_What is needed:_ Search term "hand": copy each line of the data containing it.

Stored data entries
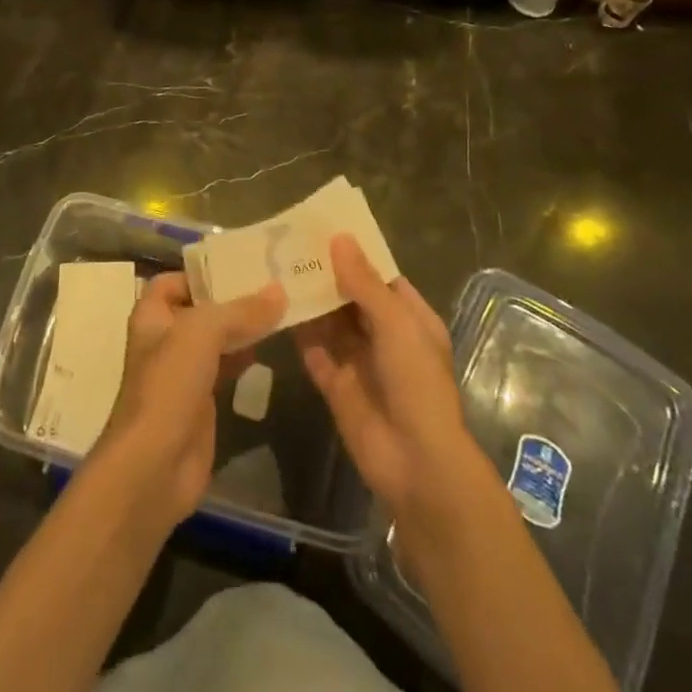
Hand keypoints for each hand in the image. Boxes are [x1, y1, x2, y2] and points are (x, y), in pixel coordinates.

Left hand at [91, 273, 284, 530]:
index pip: (174, 280)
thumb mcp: (201, 333)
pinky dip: (245, 356)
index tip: (240, 266)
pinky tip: (269, 348)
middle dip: (231, 298)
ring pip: (215, 339)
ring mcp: (183, 372)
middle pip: (200, 308)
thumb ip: (240, 311)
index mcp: (152, 315)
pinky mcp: (201, 401)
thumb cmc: (168, 385)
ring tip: (280, 309)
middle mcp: (165, 339)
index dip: (201, 273)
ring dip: (242, 327)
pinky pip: (225, 368)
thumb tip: (279, 291)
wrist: (155, 465)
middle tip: (273, 284)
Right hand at [293, 236, 491, 531]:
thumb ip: (364, 283)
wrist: (415, 463)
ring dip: (309, 299)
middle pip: (351, 297)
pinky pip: (313, 350)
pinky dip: (298, 331)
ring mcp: (358, 361)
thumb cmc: (416, 383)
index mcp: (410, 320)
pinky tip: (274, 307)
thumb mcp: (396, 325)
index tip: (323, 228)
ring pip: (329, 322)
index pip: (381, 278)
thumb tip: (339, 238)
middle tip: (289, 243)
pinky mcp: (335, 384)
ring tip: (275, 266)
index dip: (355, 254)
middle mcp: (384, 336)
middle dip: (326, 274)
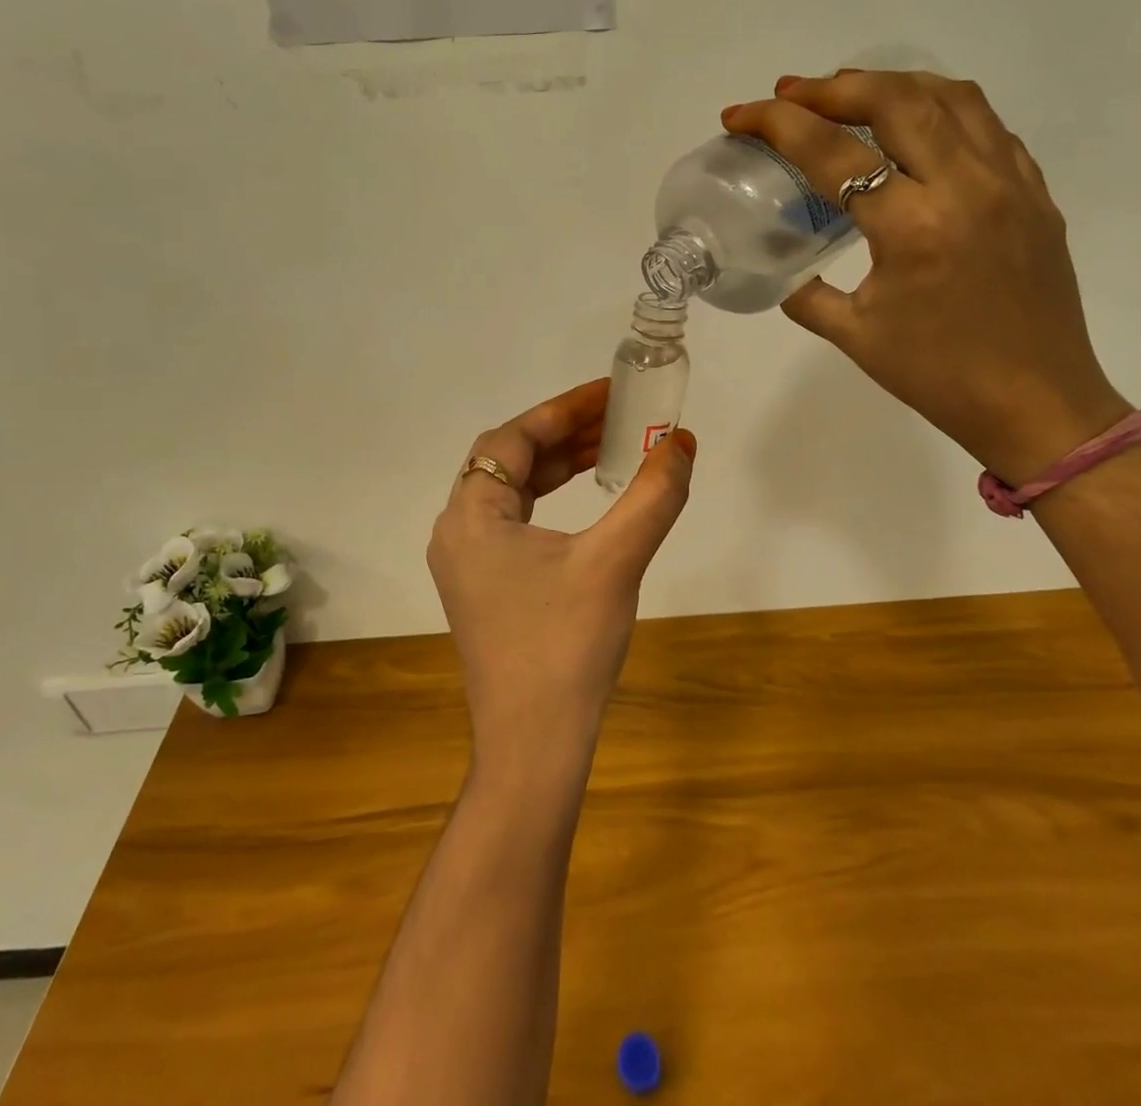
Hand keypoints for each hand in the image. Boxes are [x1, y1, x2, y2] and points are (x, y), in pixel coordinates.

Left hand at [428, 379, 696, 786]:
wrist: (534, 746)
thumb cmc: (565, 646)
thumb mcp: (615, 561)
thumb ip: (652, 496)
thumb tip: (683, 443)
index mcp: (470, 517)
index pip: (512, 439)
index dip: (562, 410)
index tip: (610, 394)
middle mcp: (458, 532)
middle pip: (508, 461)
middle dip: (563, 434)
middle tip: (617, 417)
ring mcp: (468, 564)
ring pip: (512, 492)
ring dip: (558, 465)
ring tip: (611, 449)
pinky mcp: (484, 588)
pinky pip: (515, 523)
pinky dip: (550, 500)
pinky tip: (586, 499)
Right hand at [722, 70, 1127, 483]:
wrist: (1038, 404)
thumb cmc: (940, 377)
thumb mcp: (855, 338)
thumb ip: (806, 295)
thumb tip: (784, 271)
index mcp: (911, 228)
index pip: (832, 152)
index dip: (777, 124)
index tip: (740, 115)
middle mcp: (965, 187)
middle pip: (895, 98)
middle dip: (832, 87)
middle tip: (792, 94)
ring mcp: (1009, 182)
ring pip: (950, 96)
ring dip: (890, 84)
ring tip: (850, 95)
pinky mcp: (1035, 191)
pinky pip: (987, 125)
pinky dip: (942, 109)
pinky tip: (917, 129)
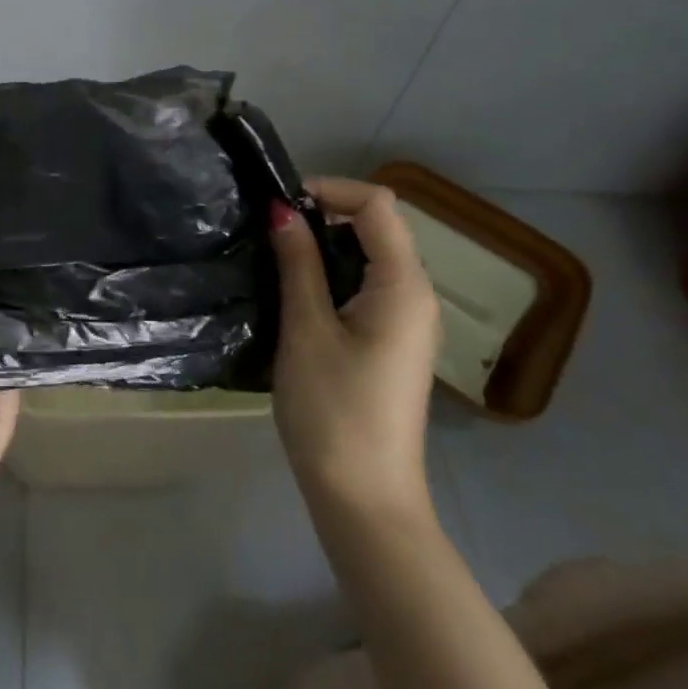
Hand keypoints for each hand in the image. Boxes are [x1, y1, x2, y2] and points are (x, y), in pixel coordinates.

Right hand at [269, 179, 441, 522]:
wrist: (364, 499)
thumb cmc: (333, 410)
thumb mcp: (306, 328)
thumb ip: (298, 262)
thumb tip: (283, 209)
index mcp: (403, 286)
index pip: (379, 204)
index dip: (331, 190)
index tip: (281, 205)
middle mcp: (415, 296)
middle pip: (378, 226)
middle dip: (325, 213)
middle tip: (271, 229)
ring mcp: (407, 321)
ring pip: (370, 256)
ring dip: (325, 244)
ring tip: (276, 254)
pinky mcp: (391, 342)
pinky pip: (367, 286)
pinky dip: (333, 273)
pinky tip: (297, 291)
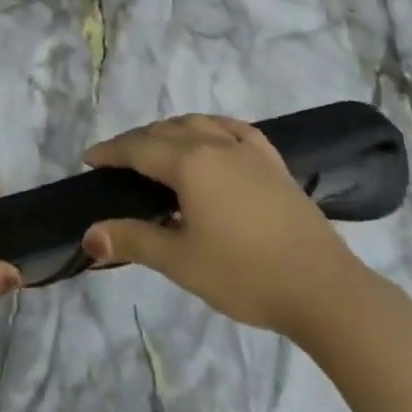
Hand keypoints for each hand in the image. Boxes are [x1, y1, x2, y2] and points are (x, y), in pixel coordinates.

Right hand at [81, 114, 359, 334]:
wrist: (322, 287)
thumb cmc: (244, 274)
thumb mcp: (180, 261)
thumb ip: (133, 241)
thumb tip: (89, 236)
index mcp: (189, 162)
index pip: (138, 148)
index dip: (110, 151)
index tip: (89, 159)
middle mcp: (215, 143)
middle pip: (165, 131)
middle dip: (136, 141)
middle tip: (117, 161)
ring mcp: (248, 150)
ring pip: (199, 124)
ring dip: (171, 131)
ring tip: (158, 149)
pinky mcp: (273, 162)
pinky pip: (234, 130)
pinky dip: (212, 128)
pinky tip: (212, 138)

_Your solution:_
Hand keypoints for each hand in the image. Boxes are [x1, y1, x2, y2] and points are (x, y), in pixel coordinates.
Left hand at [91, 273, 284, 530]:
Right hand at [293, 236, 491, 531]:
Hand keypoints for each hand in the image. Boxes are [x1, y1, x2, y2] and points are (x, y), in pixel coordinates.
Left hand at [428, 379, 696, 786]:
Right hand at [722, 70, 1127, 483]:
Hand keypoints for each hand in the image. Boxes are [x1, y1, x2, y2] and points are (x, y), in pixel coordinates.
Right hand at [269, 179, 441, 522]:
Hand keypoints for each hand in the image. Boxes are [x1, y1, x2, y2] and points are (x, y), in pixel coordinates.
Right hand at [81, 114, 359, 334]:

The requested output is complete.